Wir mussten also improvisieren und wählten diese Bank im Garten. Sie war schon öfter Schauplatz von Familienfotos. Für das Bild zur Geburt wählte ich sie auch, weil der Hintergrund – die grauen, wettergegerbten Latten – mit dem in Rot eingepackten Säugling sich besonders eignet. Dazu hatten wir mit der Pergola einen idealen «Hochsitz» für den Bilderjäger. Die geforderte Distanz war auch garantiert.

Ins richtige Licht rücken

Der Vater und die Buben sicherten, und ich «schoss» von oben. Damit war auch das ideale Licht gegeben. Ein Neugeborenes ist ja so klein! Dazu warm eingepackt, da sieht man nicht viel vom kleinen Gesicht. Um den Aufwand Corona-gemäss möglichst gering zu halten und flexibel zu bleiben, verzichtete ich auf Zubehör wie Blitzgeräte und Reflektoren. Also nutzten wir das natürliche Licht von oben, da das Kind ja sowieso nur liegen kann.

Kinder bei Laune halten

Es wurde ein berührendes Shooting. Familienshootings sind sonst oft nicht einfach. Da ist die Erwartungshaltung der Eltern, doch die Kinder wollen es oft anders. Oder gar nicht: Wenn etwas passiert, einer hinfällt, oder eine Mücke sticht, oder wenn es schlicht zu lange dauert, kann die Stimmung schnell kippen.

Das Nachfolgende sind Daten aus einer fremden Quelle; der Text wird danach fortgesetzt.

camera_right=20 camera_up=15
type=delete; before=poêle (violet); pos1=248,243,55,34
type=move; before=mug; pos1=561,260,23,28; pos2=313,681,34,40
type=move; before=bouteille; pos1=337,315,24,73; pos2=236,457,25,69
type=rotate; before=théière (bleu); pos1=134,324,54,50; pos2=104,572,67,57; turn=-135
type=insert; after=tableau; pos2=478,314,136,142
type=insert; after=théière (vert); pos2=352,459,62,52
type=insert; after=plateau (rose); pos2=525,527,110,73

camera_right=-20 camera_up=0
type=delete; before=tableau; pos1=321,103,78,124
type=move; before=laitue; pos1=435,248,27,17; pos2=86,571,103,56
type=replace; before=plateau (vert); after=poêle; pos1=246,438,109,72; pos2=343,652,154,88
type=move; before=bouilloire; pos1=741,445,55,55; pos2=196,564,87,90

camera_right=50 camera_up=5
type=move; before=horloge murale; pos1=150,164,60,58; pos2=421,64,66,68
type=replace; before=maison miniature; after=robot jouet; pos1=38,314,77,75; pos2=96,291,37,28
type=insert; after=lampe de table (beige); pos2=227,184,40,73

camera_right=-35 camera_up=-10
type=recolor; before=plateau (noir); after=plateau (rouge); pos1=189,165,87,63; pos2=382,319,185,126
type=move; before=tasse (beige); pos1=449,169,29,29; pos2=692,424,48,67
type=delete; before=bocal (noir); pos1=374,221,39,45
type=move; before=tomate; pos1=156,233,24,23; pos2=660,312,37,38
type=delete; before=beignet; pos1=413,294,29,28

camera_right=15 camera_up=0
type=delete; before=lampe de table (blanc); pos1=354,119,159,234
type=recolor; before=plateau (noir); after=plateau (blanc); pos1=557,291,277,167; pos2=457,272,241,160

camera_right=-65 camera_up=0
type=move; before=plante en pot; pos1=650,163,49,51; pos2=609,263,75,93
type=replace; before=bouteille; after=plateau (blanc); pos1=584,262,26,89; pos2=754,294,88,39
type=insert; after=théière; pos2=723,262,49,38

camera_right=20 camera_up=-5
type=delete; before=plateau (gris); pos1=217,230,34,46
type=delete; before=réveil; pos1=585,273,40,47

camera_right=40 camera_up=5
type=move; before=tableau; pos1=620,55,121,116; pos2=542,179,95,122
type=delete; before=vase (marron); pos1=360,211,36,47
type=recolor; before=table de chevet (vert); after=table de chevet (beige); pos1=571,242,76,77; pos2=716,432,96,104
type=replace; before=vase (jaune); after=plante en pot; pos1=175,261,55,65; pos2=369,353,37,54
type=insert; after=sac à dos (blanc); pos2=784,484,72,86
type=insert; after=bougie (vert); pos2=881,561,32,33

Der Fotograf muss sie bei Laune halten und zügig arbeiten, bevor es unerwartet vorbei ist. Doch wir kennen uns schon lange. Jedem war die Einmaligkeit dieser Tage bewusst, auch die Buben waren fast andächtig dabei. So entstanden wunderbare Bilder. Sie werden bleiben, auf ganz besondere Art: Das kleine Mädchen ist da, und sie kam in einer Zeit, die wir unser Leben lang nicht vergessen werden.